All that remained of the two engines and twelve cars was a smoking mass of fractured metal and kindling wood, except one car on the rear of each train, which had been left untouched. The engines had both been completely telescoped, and contrary to experience in such cases, instead of rising in the air from the force of the blow, were just flattened out. There was nothing about the cars big enough to save except pieces of wood, which were eagerly seized upon and carried home as souvenirs.

==Aftermath==

"The Great Crush Collision March" composed by Scott Joplin to commemorate the event.

The story made national headlines, and Crush was immediately "fired" from the Katy Railroad. In light of a lack of negative publicity, however, he was "rehired" the next day and continued to work for the company until his retirement, in a career spanning six decades. The Katy Railroad quickly settled several lawsuits from the victims' families with cash and lifetime rail passes; the injured photographer received damages amounting to US$10,000 in 1896 (equivalent to more than $370,000 in 2025). Though the incident had resulted in tragedy, the Katy benefited enormously from the attention it received, including international recognition.

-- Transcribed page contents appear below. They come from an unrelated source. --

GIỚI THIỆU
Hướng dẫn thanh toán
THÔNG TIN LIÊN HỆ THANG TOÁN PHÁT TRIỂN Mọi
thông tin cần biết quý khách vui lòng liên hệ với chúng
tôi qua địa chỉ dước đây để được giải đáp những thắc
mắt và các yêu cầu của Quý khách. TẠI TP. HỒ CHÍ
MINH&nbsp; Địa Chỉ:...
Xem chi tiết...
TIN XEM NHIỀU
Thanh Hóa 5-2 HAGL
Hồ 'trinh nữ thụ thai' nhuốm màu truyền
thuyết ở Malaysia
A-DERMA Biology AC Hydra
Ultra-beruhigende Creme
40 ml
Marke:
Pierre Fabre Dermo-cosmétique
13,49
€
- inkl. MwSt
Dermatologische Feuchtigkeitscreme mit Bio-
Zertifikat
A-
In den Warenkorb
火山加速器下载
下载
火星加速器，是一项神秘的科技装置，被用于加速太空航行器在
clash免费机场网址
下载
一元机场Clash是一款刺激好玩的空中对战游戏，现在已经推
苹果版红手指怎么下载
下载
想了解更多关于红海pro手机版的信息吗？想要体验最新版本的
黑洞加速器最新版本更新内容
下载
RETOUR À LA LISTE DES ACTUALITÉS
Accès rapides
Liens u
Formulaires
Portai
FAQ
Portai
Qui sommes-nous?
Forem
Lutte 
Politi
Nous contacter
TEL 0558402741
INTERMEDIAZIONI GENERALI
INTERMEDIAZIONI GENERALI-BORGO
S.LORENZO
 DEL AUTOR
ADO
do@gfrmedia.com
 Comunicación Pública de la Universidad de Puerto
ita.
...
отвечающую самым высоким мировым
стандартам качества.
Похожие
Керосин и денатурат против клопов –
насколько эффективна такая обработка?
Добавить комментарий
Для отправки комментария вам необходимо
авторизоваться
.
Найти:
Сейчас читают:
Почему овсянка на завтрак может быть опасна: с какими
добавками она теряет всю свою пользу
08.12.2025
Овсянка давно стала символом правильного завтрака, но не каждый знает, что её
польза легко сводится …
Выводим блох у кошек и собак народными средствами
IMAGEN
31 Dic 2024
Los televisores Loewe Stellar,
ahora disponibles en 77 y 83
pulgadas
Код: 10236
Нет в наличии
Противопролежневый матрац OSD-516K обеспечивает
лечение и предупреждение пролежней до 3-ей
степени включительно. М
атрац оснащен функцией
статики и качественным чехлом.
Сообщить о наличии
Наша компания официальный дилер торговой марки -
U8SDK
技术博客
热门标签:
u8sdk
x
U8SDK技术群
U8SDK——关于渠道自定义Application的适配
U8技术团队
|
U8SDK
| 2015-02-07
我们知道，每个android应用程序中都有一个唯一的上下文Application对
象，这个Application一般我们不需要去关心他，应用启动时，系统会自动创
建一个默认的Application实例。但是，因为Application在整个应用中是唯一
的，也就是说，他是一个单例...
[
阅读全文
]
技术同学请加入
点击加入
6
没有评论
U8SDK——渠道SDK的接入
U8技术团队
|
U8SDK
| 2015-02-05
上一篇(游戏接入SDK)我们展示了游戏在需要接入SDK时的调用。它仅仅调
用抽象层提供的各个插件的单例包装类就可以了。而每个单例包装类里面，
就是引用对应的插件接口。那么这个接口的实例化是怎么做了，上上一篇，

Despite the disaster, many railroads continued to stage locomotive collisions in the following years.

Ragtime composer Scott Joplin, who was performing in the region at the time, composed a piano piece he called the "Great Crush Collision March" to commemorate the crash; the composition was dedicated to the Missouri-Kansas-Texas Railway. It was copyrighted on October 15, 1896, a month after the event. The piece was notable because it included instructions in the score for how to replicate the sounds of the trains' collision through playing techniques, specific notes, and the use of dynamics.

In 1976, the Texas Historical Commission erected a historical marker (number 5315) a few miles from the site in West, Texas at the Katy Depot.

In 2025, British alternative band Red Rum Club released a song about the event entitled Crush, TX.